Two, Four, Six, Eight––
Let’s Go Out and Pollinate!
Everyone knows how busy honey bees are. In the United States, their work adds about 15 billion dollars to the value of fruit, vegetable, and nut crops every year. That's because they carry pollen from one plant to another so the plants can reproduce. That's why they're called "pollinators."
But honey bees aren’t the only pollinators on the job. Bats pollinate mangoes and bananas. Hummingbirds pollinate many different kinds of wildflowers. On Madagascar, which is an island—and a country—off the east coast of Africa, a type of primate called a black and white ruffed lemur pollinates traveler’s palm trees. These lemurs are the world’s largest wild pollinators!
In Ames, Iowa, scientists at the Agricultural Research Service need the help of pollinators to take care of over 49,000 different plant accessions at the North Central Regional Plant Introduction Station (NCRPIS).
An accession is plant material—maybe a whole plant, or maybe just a seed or stem or leaf—that has been collected and that can be propagated, or grown. The plant material is given a number to maintain its identity in a large plant collection. The collection in Ames has accessions from all over the world.
Collections like these are very important to farmers—and to everyone else. Scientists maintain them to make sure different characteristics that plants inherit are protected even if the plant becomes hard to find in the wild. Characteristics like flower color or height, or the ability to resist attack by bacteria, fungi, viruses, or insect pests are called “traits.”
Part of maintaining a collection like this is making sure the seeds can sprout, even after years in storage. So every now and then the scientists take some of the seeds from the collection and plant them. Then they collect new seeds from the plants.
In order to produce new seeds, the plants need to be pollinated. At NCRPIS, honey bees and other pollinators make sure the job gets done.

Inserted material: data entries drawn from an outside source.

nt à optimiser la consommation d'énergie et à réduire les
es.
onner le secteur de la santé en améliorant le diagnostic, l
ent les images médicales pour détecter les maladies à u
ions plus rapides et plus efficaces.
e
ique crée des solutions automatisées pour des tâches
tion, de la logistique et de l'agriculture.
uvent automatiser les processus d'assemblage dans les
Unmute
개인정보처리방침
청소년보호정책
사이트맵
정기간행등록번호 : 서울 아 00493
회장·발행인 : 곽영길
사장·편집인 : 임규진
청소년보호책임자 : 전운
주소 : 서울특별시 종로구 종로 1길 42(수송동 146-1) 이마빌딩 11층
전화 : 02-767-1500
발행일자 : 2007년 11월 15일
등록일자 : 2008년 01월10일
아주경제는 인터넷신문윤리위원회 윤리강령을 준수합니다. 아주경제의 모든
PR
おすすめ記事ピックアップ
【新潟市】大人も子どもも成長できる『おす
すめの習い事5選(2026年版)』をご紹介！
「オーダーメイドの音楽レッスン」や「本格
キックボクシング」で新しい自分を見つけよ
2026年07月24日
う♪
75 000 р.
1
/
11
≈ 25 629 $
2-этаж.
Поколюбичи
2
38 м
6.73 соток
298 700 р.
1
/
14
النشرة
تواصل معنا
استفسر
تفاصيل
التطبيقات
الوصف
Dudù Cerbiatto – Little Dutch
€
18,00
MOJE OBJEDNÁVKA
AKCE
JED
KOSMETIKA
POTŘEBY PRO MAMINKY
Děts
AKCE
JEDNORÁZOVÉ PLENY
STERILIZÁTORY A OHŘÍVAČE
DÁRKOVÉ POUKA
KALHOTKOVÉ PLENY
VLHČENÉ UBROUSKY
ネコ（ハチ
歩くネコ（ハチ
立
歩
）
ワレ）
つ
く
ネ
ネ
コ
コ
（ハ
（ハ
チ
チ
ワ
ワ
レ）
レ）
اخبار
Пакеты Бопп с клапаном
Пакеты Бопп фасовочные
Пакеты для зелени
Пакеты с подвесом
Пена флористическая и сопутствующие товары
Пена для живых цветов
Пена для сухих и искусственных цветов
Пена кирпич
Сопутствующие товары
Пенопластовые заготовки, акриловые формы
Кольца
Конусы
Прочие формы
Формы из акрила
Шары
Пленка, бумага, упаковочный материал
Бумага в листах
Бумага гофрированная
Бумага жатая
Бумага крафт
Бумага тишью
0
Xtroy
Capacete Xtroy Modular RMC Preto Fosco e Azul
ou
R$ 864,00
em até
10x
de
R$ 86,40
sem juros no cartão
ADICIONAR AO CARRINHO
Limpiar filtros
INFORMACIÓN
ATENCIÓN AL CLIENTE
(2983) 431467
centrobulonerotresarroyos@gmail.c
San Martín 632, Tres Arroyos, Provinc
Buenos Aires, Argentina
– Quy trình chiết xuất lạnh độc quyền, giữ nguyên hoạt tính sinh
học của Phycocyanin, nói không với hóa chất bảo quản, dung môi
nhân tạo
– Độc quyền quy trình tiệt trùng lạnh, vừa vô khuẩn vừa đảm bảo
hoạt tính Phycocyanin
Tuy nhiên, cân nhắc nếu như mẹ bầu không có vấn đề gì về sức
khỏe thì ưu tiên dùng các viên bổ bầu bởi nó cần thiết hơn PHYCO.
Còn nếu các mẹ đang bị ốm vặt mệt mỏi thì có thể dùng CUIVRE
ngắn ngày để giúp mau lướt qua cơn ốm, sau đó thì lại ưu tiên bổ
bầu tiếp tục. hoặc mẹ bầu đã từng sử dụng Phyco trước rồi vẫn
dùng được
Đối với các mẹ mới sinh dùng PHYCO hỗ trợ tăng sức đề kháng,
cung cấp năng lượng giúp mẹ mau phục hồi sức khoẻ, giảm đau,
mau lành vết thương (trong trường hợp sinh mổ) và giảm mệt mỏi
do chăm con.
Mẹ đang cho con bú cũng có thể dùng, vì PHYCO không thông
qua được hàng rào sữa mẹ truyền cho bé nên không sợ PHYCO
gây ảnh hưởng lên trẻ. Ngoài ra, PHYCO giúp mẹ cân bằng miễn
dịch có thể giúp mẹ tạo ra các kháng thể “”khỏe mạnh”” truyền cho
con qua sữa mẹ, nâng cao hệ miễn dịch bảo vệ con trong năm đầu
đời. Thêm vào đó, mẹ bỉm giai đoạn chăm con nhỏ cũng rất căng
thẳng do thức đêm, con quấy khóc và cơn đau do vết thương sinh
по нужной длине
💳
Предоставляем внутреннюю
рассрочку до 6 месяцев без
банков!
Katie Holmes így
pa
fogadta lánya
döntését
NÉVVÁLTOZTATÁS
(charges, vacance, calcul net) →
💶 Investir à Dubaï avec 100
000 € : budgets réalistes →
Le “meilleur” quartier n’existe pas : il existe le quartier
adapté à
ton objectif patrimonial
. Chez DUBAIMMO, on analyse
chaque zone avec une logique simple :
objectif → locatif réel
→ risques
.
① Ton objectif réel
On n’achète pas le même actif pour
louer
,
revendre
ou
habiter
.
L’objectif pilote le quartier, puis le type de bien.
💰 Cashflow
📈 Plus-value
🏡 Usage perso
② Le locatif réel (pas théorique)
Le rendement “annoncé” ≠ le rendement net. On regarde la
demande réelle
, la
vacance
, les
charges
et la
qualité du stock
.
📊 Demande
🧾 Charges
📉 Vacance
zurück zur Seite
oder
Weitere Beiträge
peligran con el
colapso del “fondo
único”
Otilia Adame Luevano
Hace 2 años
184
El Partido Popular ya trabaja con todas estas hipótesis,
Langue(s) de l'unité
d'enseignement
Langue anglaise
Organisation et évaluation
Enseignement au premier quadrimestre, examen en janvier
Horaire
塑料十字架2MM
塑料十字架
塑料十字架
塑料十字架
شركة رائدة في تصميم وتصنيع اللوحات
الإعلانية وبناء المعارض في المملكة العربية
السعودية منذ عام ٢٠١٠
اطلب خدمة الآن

For instance, the alfalfa leafcutting bee is already very good at pollinating alfalfa, which is an important fodder crop for livestock. At NCRPIS, the scientists use them to pollinate many different plants, including plants that belong to the cucumber and squash family, plants in the carrot family, and wild sunflowers. These bees aren’t aggressive—but they’ll bite if you squeeze them!
Bumble bees are also put to work because they like to pollinate almost anything.
Two types of bees called mason bees are springtime’s first responders. They can work in cool temperatures, and will keep busy in greenhouses that have temperatures of 50o to 60o F. Entomologists at NCRPIS raise mason bees from the time they are just larvae until the time they begin to help out around the lab with the pollinating chores.
But bees aren’t the only bugs "punching the clock." Even house flies and blue bottle flies are part of the pollination team! The NCRPIS scientists have found that if they use flies and bees to pollinate plants called umbels they have a higher success rates. Umbels are plants that have flowers with lots of short stalks and tiny blossoms, like Queen Anne’s lace. The flies carry pollen from one flower to another as they wander around looking for a good place to rest.
So honey bees have their work cut out for them, but they’ve got some buddies to help out. It’s a good thing, too—because sometimes honey bees just need to take a break and get a bite to eat!